Lost in Inference: Rediscovering the Role of Natural Language Inference for Large Language Models
In the recent past, a popular way of evaluating natural language understanding (NLU), was to consider a model’s ability to perform natural language inference (NLI) tasks. In this paper, we investigate if NLI tasks, that are rarely used for LLM evaluation, can still be informative for evaluating LLMs. Focusing on five different NLI benchmarks across six models of different scales, we investigate if they are able to discriminate models of different size and quality and how their accuracies develop during training. Furthermore, we investigate the extent to which the softmax distributions of models align with human distributions in cases where statements are ambiguous or vague. Overall, our results paint a positive picture for the NLI tasks: we find that they are able to discriminate well between models at various stages of training, yet are not (all) saturated. Furthermore, we find that while the similarity of model distributions with human label distributions increases with scale, it is still much higher than the similarity between two populations of humans, making it a potentially interesting statistic to consider.

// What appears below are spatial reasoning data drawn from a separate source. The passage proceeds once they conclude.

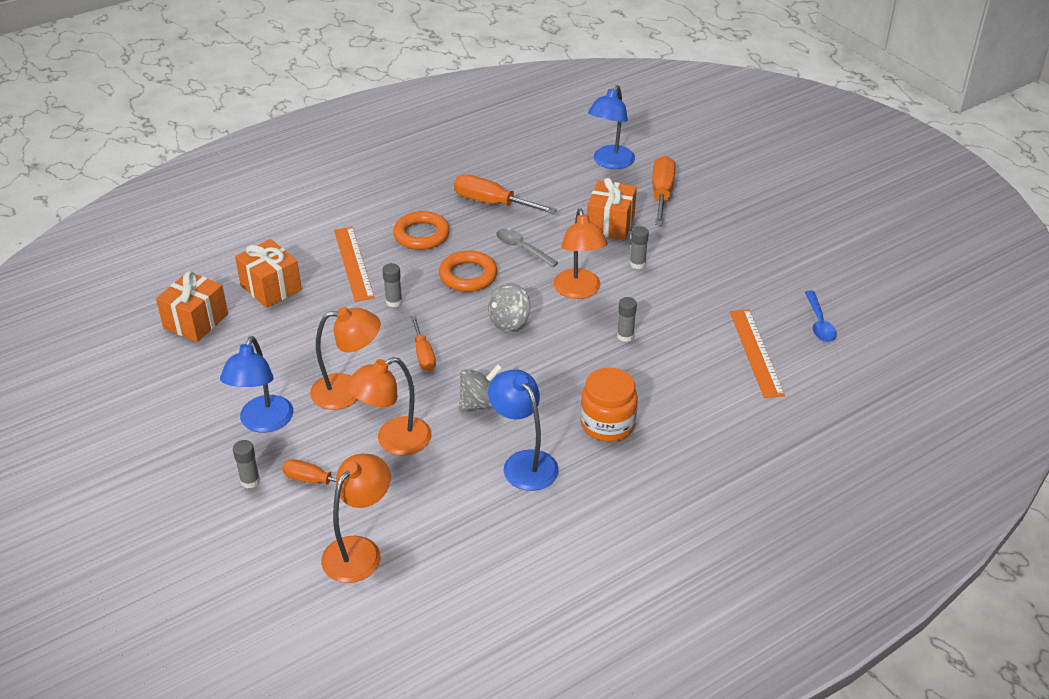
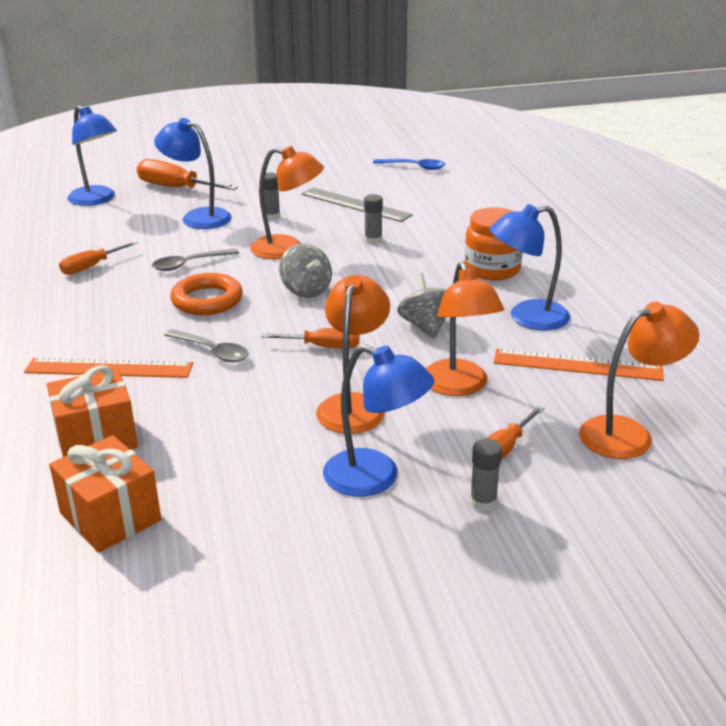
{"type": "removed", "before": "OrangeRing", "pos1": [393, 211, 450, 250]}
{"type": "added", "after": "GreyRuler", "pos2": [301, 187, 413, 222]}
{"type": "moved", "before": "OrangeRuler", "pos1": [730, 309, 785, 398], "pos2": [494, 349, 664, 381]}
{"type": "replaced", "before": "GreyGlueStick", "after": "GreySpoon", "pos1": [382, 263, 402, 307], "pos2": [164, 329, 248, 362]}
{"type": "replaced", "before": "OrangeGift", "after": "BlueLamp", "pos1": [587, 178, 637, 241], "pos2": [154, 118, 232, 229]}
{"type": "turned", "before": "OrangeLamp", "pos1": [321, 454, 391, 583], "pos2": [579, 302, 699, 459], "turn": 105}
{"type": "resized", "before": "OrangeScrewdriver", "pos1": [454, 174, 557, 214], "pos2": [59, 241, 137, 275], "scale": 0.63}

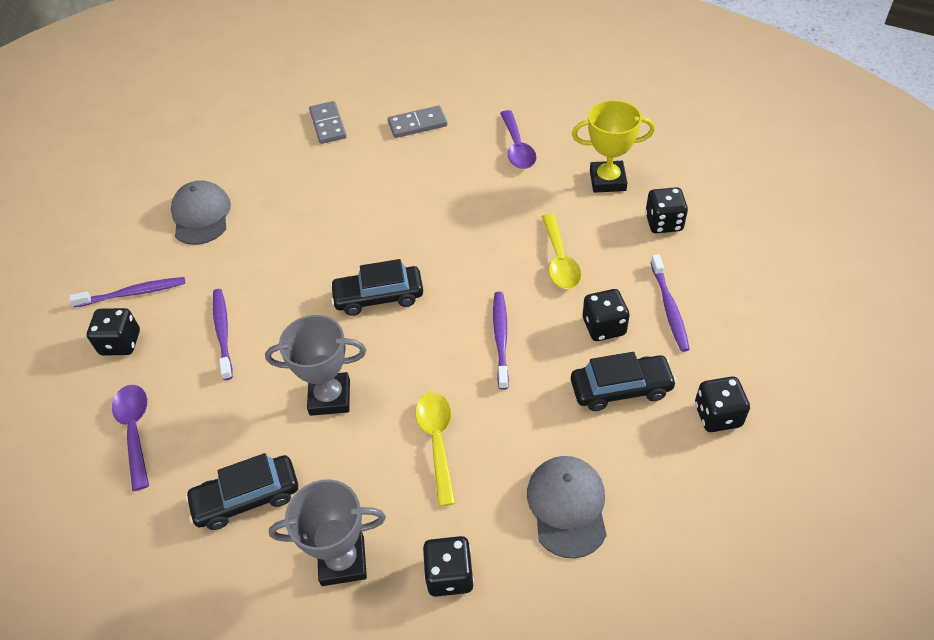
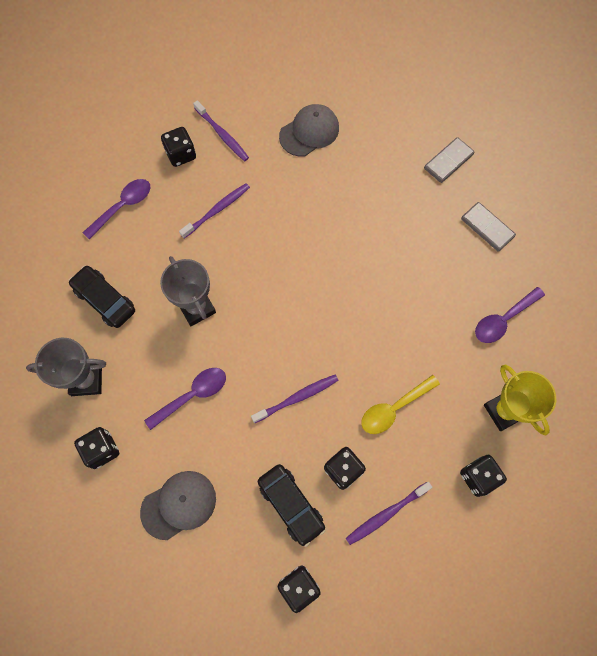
{"type": "removed", "before": "BlackCar", "pos1": [330, 259, 423, 316]}
{"type": "recoloured", "before": "YellowSpoon", "after": "PurpleSpoon", "pos1": [415, 392, 456, 506], "pos2": [144, 368, 226, 430]}
{"type": "turned", "before": "GreyTrophy", "pos1": [269, 479, 386, 586], "pos2": [26, 338, 106, 396], "turn": -60}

Introduction. Before the state-of-the-art (SoTA) in NLP was constituted almost exclusively by large language models (LLMs), a popular way of evaluating models’ understanding of natural language was to consider their ability to perform natural language inference (NLI) tasks (most famously, Bowman et al., 2015; Williams et al., 2018). Motivated by the idea that concepts such as entailment and contradiction are central to many aspects of language meaning (Bowman et al., 2015), in NLI tasks, a model is asked to judge the relationship between the meaning of two sentences, typically chosing between entailment, contradiction, and no relationship. Included in the then widely-used natural language understanding benchmark GLUE (Wang et al., 2019b), the NLI benchmark Multi-Genre Natural Language Inference (MNLI, Williams et al., 2018) was up until relatively recently one of the most popular benchmarks to evaluate language models, and is – with over 600 citations to date in 2024 – well-cited even in the recent past.
Discussion / Conclusion. In this work, we revisit natural language inference (NLI) benchmarks and investigate if they may still play a role in LLM evaluation, both during and after pre-training. We consider five different NLI benchmarks – αNLI, ANLI, HANS, and MNLI – and evaluate them across six different models of two model families: Llama 3.1 8B, 70B, and 405B, and Mistral 7B, 8x7B, and 8x22B. Furthermore, we consider how the benchmark behave during the training of two Llama-style 8B and 70B models. We find that, with the exception of αNLI, all benchmarks are able to discriminate between models of different qualities, and in particular ANLI is challenging even for the largest models. Furthermore, we find next to no effect of contamination for the benchmarks. Considering the benchmark ChaosNLI (Nie et al., 2020b), containing 100 human annotations for over 4500 samples of three of the benchmarks we consider, we also find that the differences between human label distributions and model label distributions – as measured with Jensen Shannon Divergence (JSD) – has decreased for the new generation of models.